Antoine Daina,Vincent Zoete
DOI: https://doi.org/10.1038/s42004-024-01179-2
IF: 7.211
2024-05-10
Communications Chemistry
Abstract:Estimating protein targets of compounds based on the similarity principle —similar molecules are likely to show comparable bioactivity—is a long-standing strategy in drug research. Having previously quantified this principle, we present here a large-scale evaluation of its predictive power for inferring macromolecular targets by reverse screening an unprecedented vast external test set of more than 300,000 active small molecules against another bioactivity set of more than 500,000 compounds. We show that machine-learning can predict the correct targets, with the highest probability among 2069 proteins, for more than 51% of the external molecules. The strong enrichment thus obtained demonstrates its usefulness in supporting phenotypic screens, polypharmacology, or repurposing. Moreover, we quantified the impact of the bioactivity knowledge available for proteins in terms of number and diversity of actives. Finally, we advise that developers of such approaches follow an application-oriented benchmarking strategy and use large, high-quality, non-overlapping datasets as provided here.

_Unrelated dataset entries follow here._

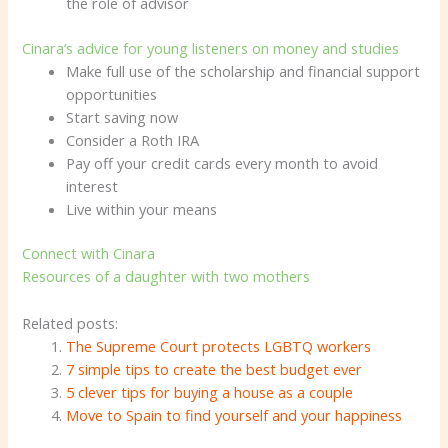
the role of advisor
Cinara’s advice for young listeners on money and studies
Make full use of the scholarship and financial support
opportunities
Start saving now
Consider a Roth IRA
Pay off your credit cards every month to avoid
interest
Live within your means
Connect with Cinara
Resources of a daughter with two mothers
Related posts:
The Supreme Court protects LGBTQ workers
7 simple tips to create the best budget ever
5 clever tips for buying a house as a couple
Move to Spain to find yourself and your happiness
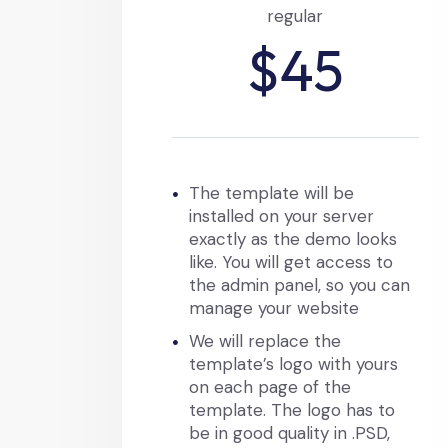
regular
$45
The template will be
installed on your server
exactly as the demo looks
like. You will get access to
the admin panel, so you can
manage your website
We will replace the
template’s logo with yours
on each page of the
template. The logo has to
be in good quality in .PSD,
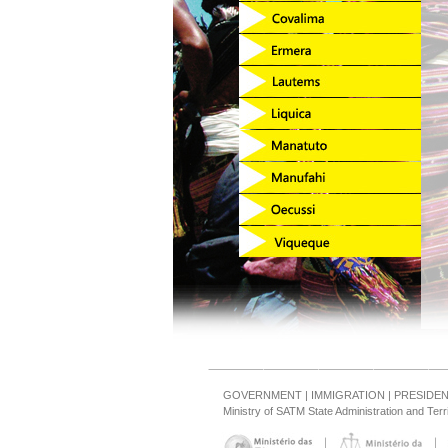
GOVERNMENT
|
IMMIGRATION
|
PRESIDE
Ministry of SATM State Administration and Ter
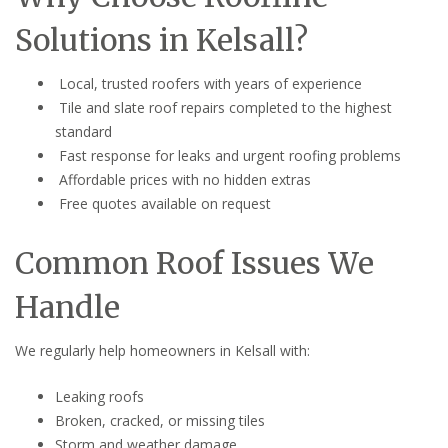
Solutions in Kelsall?
Local, trusted roofers with years of experience
Tile and slate roof repairs completed to the highest
standard
Fast response for leaks and urgent roofing problems
Affordable prices with no hidden extras
Free quotes available on request
Common Roof Issues We
Handle
We regularly help homeowners in Kelsall with:
Leaking roofs
Broken, cracked, or missing tiles
Storm and weather damage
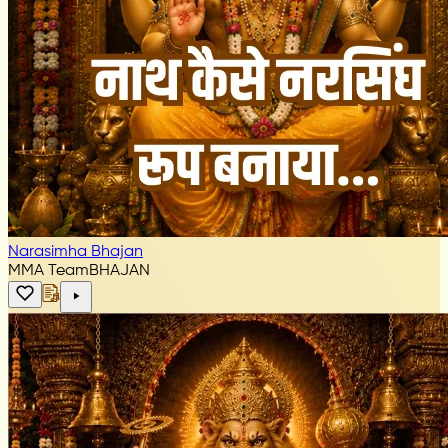
Narasimha Bhajan
MMA Team
BHAJAN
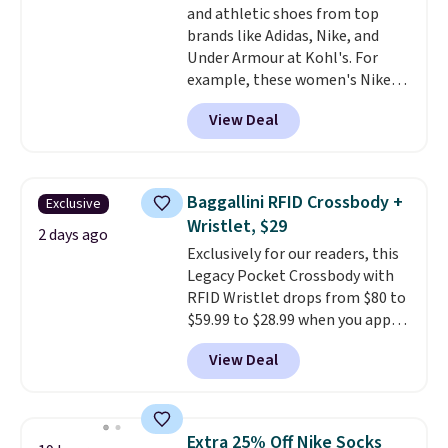
and athletic shoes from top
enhance color, and block
brands like Adidas, Nike, and
harmful amounts of UV
.
Under Armour at Kohl's. For
Shipping is also free when you
example, these women's Nike
sign out with a free Prime
Pacific Shoes in White drop from
account. Otherwise shipping
View Deal
$80 to $44. All other stores are
adds $6.
charging $60 or more for this
popular style. Also save 40% on
this women's Adidas 3-Stripes
Baggallini RFID Crossbody +
Exclusive
Fleece Full-Zip Hoodie in Black
Wristlet, $29
or Glow Blue, drops from $60 to
2 days ago
Exclusively for our readers, this
$36. Spend $50 to get free
Legacy Pocket Crossbody with
shipping, or it adds $8.95
RFID Wristlet drops from $80 to
otherwise. Select items can be
$59.99 to $28.99 when you apply
ordered online and picked up for
our code BPOCKET at
free in store.
View Deal
Baggallini. This bag set is
available in several colors at
this price
. A crossbody with a
detachable RFID wristlet is the
Extra 25% Off Nike Socks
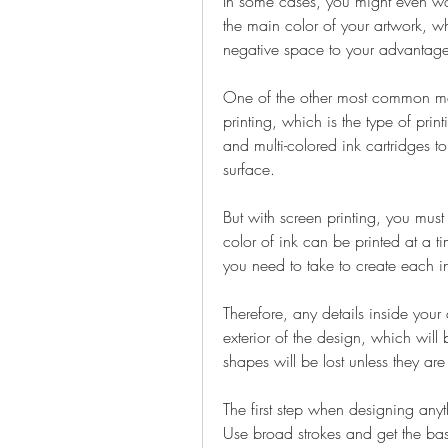
In some cases, you might even want t
the main color of your artwork, whi
negative space to your advantage
One of the other most common metho
printing, which is the type of print
and multi-colored ink cartridges to
surface.
But with screen printing, you must 
color of ink can be printed at a ti
you need to take to create each in
Therefore, any details inside you
exterior of the design, which will b
shapes will be lost unless they are
The first step when designing anyt
Use broad strokes and get the bas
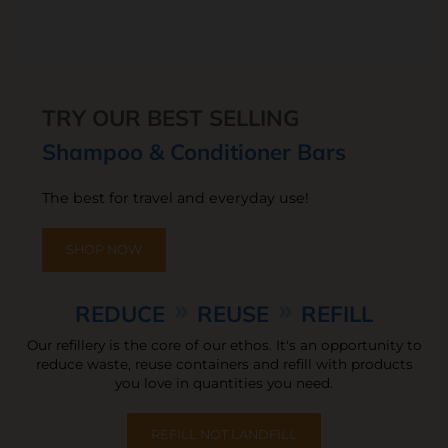
TRY OUR BEST SELLING
Shampoo & Conditioner Bars
The best for travel and everyday use!
SHOP NOW
REDUCE
REUSE
REFILL
Our refillery is the core of our ethos. It's an opportunity to
reduce waste,
reuse containers and refill with products
you love in quantities you need.
REFILL NOT LANDFILL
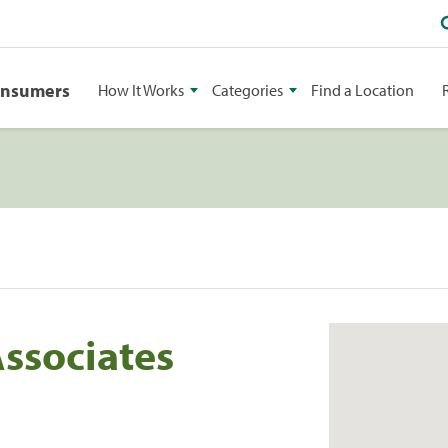
onsumers
How It Works
Categories
Find a Location
Associates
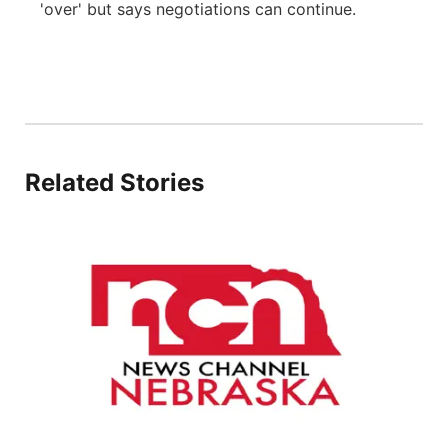
'over' but says negotiations can continue.
About
Flood Communications
Metro
Northeast
Panhandle
Related Stories
Platte Valley
River Country
Sandhills
Southeast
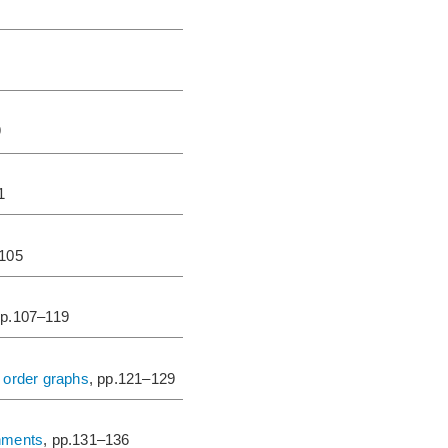
9
1
–105
pp.107–119
 order graphs
, pp.121–129
gnments
, pp.131–136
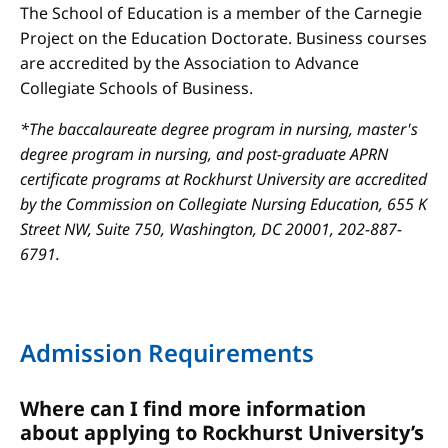
The School of Education is a member of the Carnegie
Project on the Education Doctorate. Business courses
are accredited by the Association to Advance
Collegiate Schools of Business.
*The baccalaureate degree program in nursing, master's
degree program in nursing, and post-graduate APRN
certificate programs at Rockhurst University are accredited
by the Commission on Collegiate Nursing Education, 655 K
Street NW, Suite 750, Washington, DC 20001, 202-887-
6791.
Admission Requirements
Where can I find more information
about applying to Rockhurst University’s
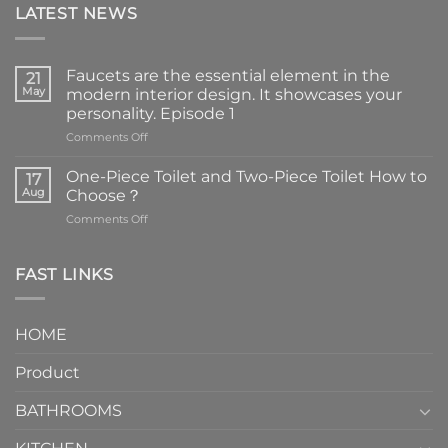
LATEST NEWS
Faucets are the essential element in the
21
May
modern interior design. It showcases your
personality. Episode 1
on
Comments Off
Faucets
are
One-Piece Toilet and Two-Piece Toilet How to
17
the
Aug
Choose？
essential
on
Comments Off
element
One-
in
Piece
the
Toilet
FAST LINKS
modern
and
interior
Two-
design.
Piece
It
HOME
Toilet
showcases
How
your
Product
to
personality.
Choose？
Episode
1
BATHROOMS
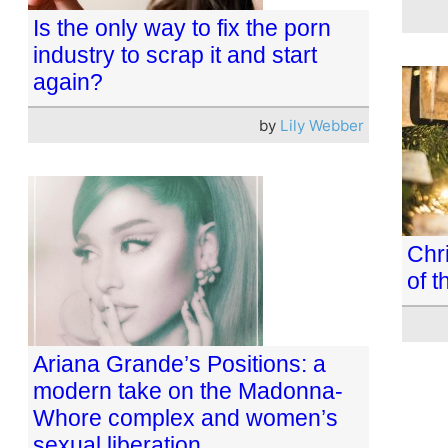
Is the only way to fix the porn
industry to scrap it and start
again?
by
Lily Webber
Chri
of t
Ariana Grande’s Positions: a
modern take on the Madonna-
Whore complex and women’s
sexual liberation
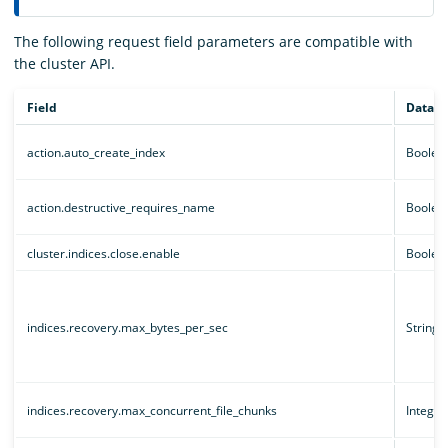
The following request field parameters are compatible with
the cluster API.
Field
Data t
action.auto_create_index
Boolea
action.destructive_requires_name
Boolea
cluster.indices.close.enable
Boolea
indices.recovery.max_bytes_per_sec
String
indices.recovery.max_concurrent_file_chunks
Integer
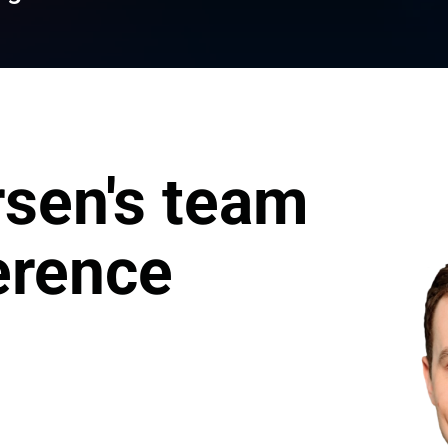
sen's team 
erence
erica Market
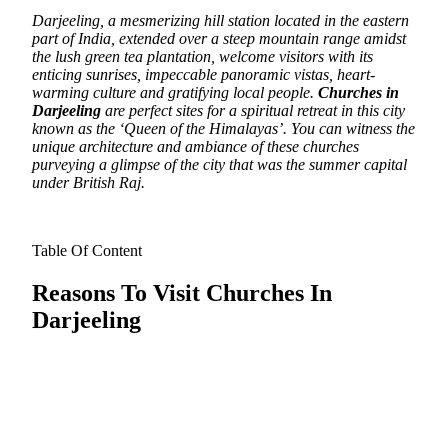
Darjeeling, a mesmerizing hill station located in the eastern
part of India, extended over a steep mountain range amidst
the lush green tea plantation, welcome visitors with its
enticing sunrises, impeccable panoramic vistas, heart-
warming culture and gratifying local people.
Churches in
Darjeeling
are perfect sites for a spiritual retreat in this city
known as the ‘Queen of the Himalayas’. You can witness the
unique architecture and ambiance of these churches
purveying a glimpse of the city that was the summer capital
under British Raj.
Table Of Content
Reasons To Visit Churches In
Darjeeling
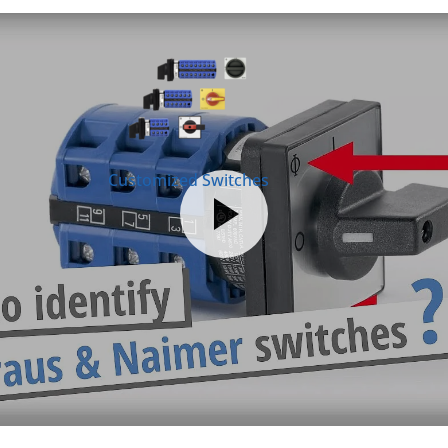
Customized Switches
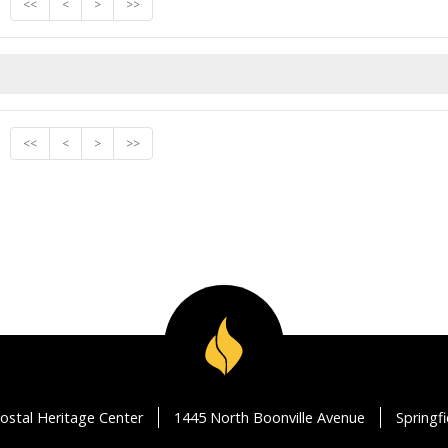
<<
<
>
>>
<<
<
>
>>
ostal Heritage Center
1445 North Boonville Avenue
Springf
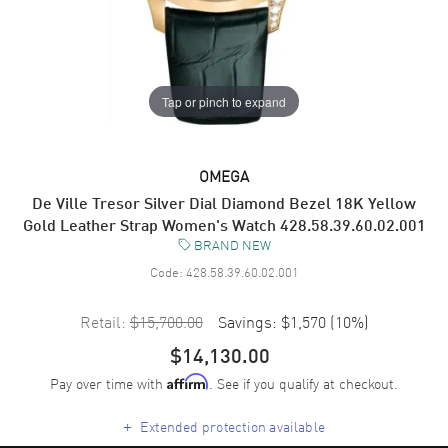
Tap or pinch to expand
OMEGA
De Ville Tresor Silver Dial Diamond Bezel 18K Yellow
Gold Leather Strap Women's Watch 428.58.39.60.02.001
BRAND NEW
Code:
428.58.39.60.02.001
Retail:
$15,700.00
Savings:
$1,570
(
10
%)
$14,130.00
Pay over time with
. See if you qualify at checkout.
Affirm
+
Extended protection available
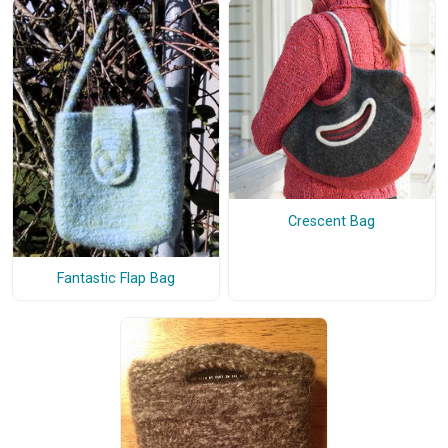
Crescent Bag
Fantastic Flap Bag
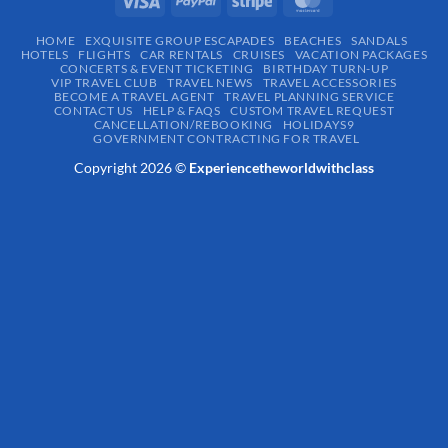
HOME
EXQUISITE GROUP ESCAPADES​
BEACHES
SANDALS
HOTELS
FLIGHTS
CAR RENTALS
CRUISES
VACATION PACKAGES
CONCERTS & EVENT TICKETING
BIRTHDAY TURN-UP
VIP TRAVEL CLUB
TRAVEL NEWS
TRAVEL ACCESSORIES
BECOME A TRAVEL AGENT
TRAVEL PLANNING SERVICE
CONTACT US
HELP & FAQS
CUSTOM TRAVEL REQUEST
CANCELLATION/REBOOKING
HOLIDAYS9
GOVERNMENT CONTRACTING FOR TRAVEL
Copyright 2026 ©
Experiencetheworldwithclass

chemistry, multidisciplinary
What problem does this paper attempt to address?
The paper primarily investigates the problem of drug target prediction, especially the use of reverse screening and machine learning methods to predict protein targets of small molecule drugs. The researchers conducted a large-scale evaluation of over 300,000 active small molecules, using a bioactivity dataset containing over 500,000 compounds as an external test set. They found that machine learning models could accurately predict the highest-probability targets among 2,069 protein targets for over 51% of the external molecules. This method is practical for supporting phenotype screening, polypharmacology, and drug repurposing. Furthermore, the study quantified the impact of the quantity and diversity of protein bioactivity knowledge on prediction performance, and suggested that developers adopt application-oriented benchmark testing strategies using large-scale, high-quality, non-overlapping datasets. The paper concludes by highlighting the wide-ranging potential applications of building such bioinformatics approaches in drug research, biology, and chemistry fields.